- [EXTRAIT DU DOCUMENT]:
===

Quant aux pays coloniaux et semi-coloniaux, “ la lutte menée pour leur Etat national et indépendant et par conséquent “ la défense de la patrie ” est différente de celles des pays impérialistes. Le prolétariat révolutionnaire du monde entier accorde un soutien inconditionné à la lutte de la Chine ou de l’Inde pour leur indépendance nationale. ”…

Que faire ?

“ Ce Manifeste est adopté au moment où, après avoir accablé la Hollande et la Belgique et écrasé la 1ère résistance des troupes alliées, les armées allemandes sont en train de rouler comme une marée de feu vers Paris et la Manche. A Berlin, on se hâte de fêter la victoire. (…) Mais la classe ouvrière n’est-elle pas, dans les conditions actuelles, obligée d’aider les démocraties contre le fascisme allemand ? Telle est la question que se posent de larges cercles petits-bourgeois pour qui le prolétariat ne demeure toujours qu’un instrument auxiliaire aux mains de telle ou telle fraction de la bourgeoisie. Nous rejetons cette politique avec indignation. Il existe naturellement une différence entre les régimes politiques dans les sociétés bourgeoise tout comme il y a une différence de confort entre les divers wagons d’un train. Mais quand l’ensemble du train se voit précipité dans un abîme, la distinction entre la démocratie décadente et un fascisme meurtrier disparaît en face de l’effondrement tout entier.

Par ses victoires et ses bestialités, Hitler provoque naturellement la haine aiguë des ouvriers à travers le monde. Mais entre cette haine légitime des ouvriers et l’aide apportée à leurs ennemis plus faibles mais non moins réactionnaires, il y a un abîme infranchissable. ”

“ Pouvons nous être appelés militaristes ? – Oui, dans un certain sens. Nous sommes des militaristes révolutionnaires socialistes prolétariens. ” (Léon Trotsky, le 12/6/1940 – discussion avec des visiteurs du Swp)

Le manifeste poursuit : “ Les ouvriers doivent apprendre les arts militaires. ”

“ La militarisation des masses s’intensifie chaque jour davantage. Nous rejetons la grotesque prétention de supprimer la militarisation par de creuses protestations pacifistes. Toutes les grandes questions seront décidées dans un prochain avenir, les armes à la main. Les ouvriers ne craindront pas les armes, au contraire, ils apprendront à s’en servir. Les révolutionnaires ne se séparent pas plus du peuple pendant la guerre que pendant la paix. Un bolchevik s’efforce de devenir non seulement le meilleur syndiqué mais aussi le meilleur soldat.

===

- [CONSIGNE A]:
D'après l'extrait, à quelle lutte le prolétariat révolutionnaire du monde entier accorde-t-il un soutien inconditionné ?
L'extrait et les entrées n'ont aucun lien entre eux.

===

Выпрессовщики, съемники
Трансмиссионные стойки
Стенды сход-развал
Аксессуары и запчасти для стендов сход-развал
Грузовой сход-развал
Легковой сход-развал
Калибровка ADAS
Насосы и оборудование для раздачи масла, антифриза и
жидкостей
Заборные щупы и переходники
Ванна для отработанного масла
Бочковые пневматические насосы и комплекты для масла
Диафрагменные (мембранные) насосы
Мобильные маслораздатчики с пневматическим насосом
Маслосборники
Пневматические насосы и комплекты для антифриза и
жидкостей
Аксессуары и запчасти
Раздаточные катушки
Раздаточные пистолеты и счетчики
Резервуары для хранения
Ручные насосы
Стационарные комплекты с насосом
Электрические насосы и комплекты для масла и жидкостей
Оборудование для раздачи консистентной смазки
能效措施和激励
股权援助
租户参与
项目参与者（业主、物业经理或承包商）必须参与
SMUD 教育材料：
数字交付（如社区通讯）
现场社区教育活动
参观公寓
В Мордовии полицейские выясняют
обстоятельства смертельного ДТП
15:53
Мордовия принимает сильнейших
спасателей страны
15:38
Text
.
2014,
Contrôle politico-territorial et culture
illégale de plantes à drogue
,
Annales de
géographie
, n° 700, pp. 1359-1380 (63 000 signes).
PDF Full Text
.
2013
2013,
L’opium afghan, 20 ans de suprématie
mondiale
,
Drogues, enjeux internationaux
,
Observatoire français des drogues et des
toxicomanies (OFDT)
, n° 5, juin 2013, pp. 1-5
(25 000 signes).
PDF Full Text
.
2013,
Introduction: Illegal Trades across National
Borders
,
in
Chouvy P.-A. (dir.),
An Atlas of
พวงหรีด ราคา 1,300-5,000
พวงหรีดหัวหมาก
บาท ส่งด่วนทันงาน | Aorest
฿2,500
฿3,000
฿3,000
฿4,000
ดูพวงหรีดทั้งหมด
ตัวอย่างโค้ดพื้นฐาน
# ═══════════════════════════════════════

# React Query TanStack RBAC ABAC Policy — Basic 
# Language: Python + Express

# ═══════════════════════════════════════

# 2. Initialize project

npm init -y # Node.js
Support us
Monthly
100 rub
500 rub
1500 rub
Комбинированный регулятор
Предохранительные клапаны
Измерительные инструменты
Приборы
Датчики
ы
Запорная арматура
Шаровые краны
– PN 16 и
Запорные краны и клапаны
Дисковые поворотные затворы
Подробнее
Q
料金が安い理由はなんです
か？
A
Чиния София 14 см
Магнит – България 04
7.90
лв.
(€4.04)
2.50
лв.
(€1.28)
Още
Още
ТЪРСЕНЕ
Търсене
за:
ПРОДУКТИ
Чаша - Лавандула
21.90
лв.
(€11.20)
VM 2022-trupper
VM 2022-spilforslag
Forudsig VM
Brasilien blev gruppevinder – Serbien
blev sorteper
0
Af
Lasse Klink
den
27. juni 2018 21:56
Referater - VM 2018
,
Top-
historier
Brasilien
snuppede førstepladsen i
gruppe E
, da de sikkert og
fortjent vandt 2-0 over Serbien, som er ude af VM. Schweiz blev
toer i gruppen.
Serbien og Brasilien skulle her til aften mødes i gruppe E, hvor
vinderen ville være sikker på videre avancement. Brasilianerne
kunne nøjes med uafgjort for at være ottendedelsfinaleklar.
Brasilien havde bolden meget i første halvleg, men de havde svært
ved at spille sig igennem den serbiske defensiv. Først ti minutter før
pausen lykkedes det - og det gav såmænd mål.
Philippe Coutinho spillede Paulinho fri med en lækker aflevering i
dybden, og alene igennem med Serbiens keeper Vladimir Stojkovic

===

- [CONSIGNE B]:
Repérez dans les entrées chaque ligne où figure le mot « være », puis recopiez-la.

- [CORRIGÉ A]:
À la lutte de la Chine ou de l'Inde pour leur indépendance nationale.

- [CORRIGÉ B]:
vinderen ville være sikker på videre avancement. Brasilianerne
kunne nøjes med uafgjort for at være ottendedelsfinaleklar.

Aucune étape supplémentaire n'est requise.